14.2 Key Considerations
14.2.1 The Rare Event
The problem with Retention modeling at Wake Forest is that we suffer from the “rare event” problem. This means that the event that we are trying to model does not occur very often (e.g. 94% first year retention means that we are looking for that 6%…out of 1,350 students). Because of this a model could predict one class (most commonly that all students will be retained) and achieve high levels of accuracy. Obviously, this is not the desired outcome because the model is not telling us something that we don’t already know.
14.2.2 Small N
The other key consideration with data science and applied statistics at Wake Forest is the problem with small numbers of people. If a cohort is only 1350 students, and you don’t learn anything about these students for an entire semester, or an entire year, it is difficult to make inferences. Some of this can be addressed by moving to more rapidly generated data like badge swipes and LMS engagement, but none of this analysis was completed during my time here. Regardless, small N problem drives us to pool data across years. By this I mean that all First Year students are pooled from multiple years. This erroneously assumes that there are no changes in culture, on campus programming, and the global climate (socially, politically, environmentally) during these years. More detail will be provided for how to deal with some of these key considerations, but they should be kept in your mind during each analysis.
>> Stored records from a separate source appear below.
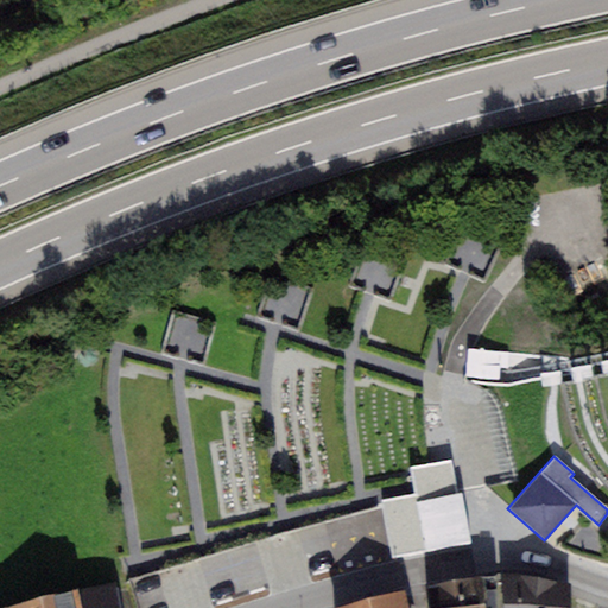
[(570,607),(570,584),(501,574),(504,607),(570,607)]
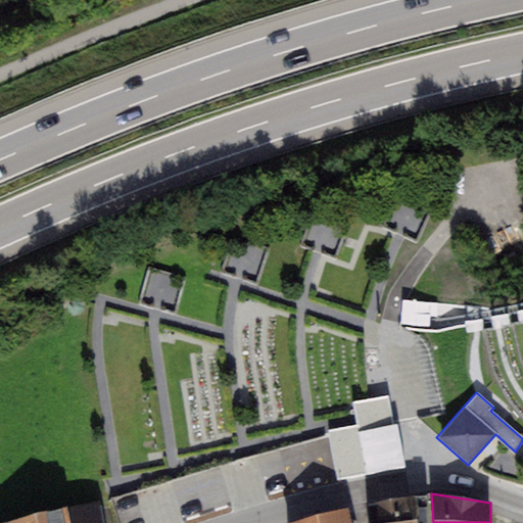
[(428,522),(426,495),(366,504),(368,522),(428,522)]
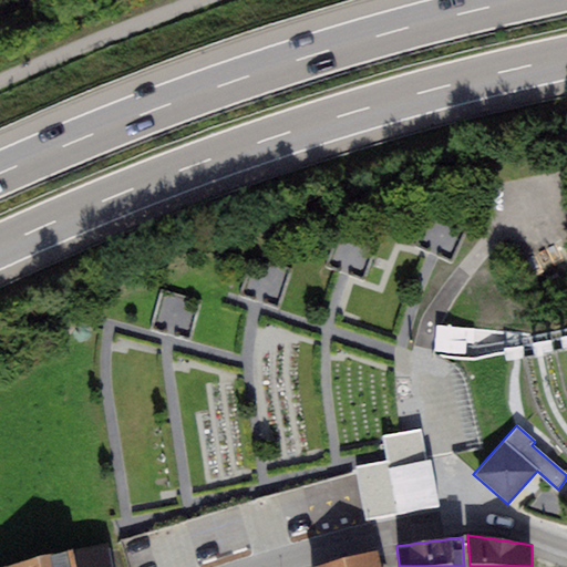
[(111,566),(107,545),(73,553),(75,566),(111,566)]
14.2.3 Small Effects and Heterogeneous Effects
In general, small effect sizes are very common in educational settings. With small effects, to detect a difference one will need larger sample sizes. We have already discussed how there is a limit to the sample size, and the time it takes to acquire more samples. Thus one should temper their expectations as realise that while statistically significant effects can be detected, we will always be under-powered, and conversely while something might not be statistically significant, there may be evidence that it is making a difference.
People are multitudes; this means that people are complex and made of up all kinds of thoughts, opinions, experiences and emotions. Engaging in intramural sports may foster a sense of belonging and improve retention for one group of students who have a high value of that latent trait, while for others playing intramural sports creates a sense of alienation. This underlines that there will be heterogeneous effects. Returning the intramural sports, while playing them for some may increase belonging and create social bonds, breaking up with one’s significant other may completely erase these gains in belonging (and this information certainly isn’t captured in the data). With small Ns, the law of large numbers and asymptotics don’t necessarily play in our favor (hence why Bayesian modeling is quite attractive). Regardless, we must keep these constraints in mind as we move through any kind of analysis.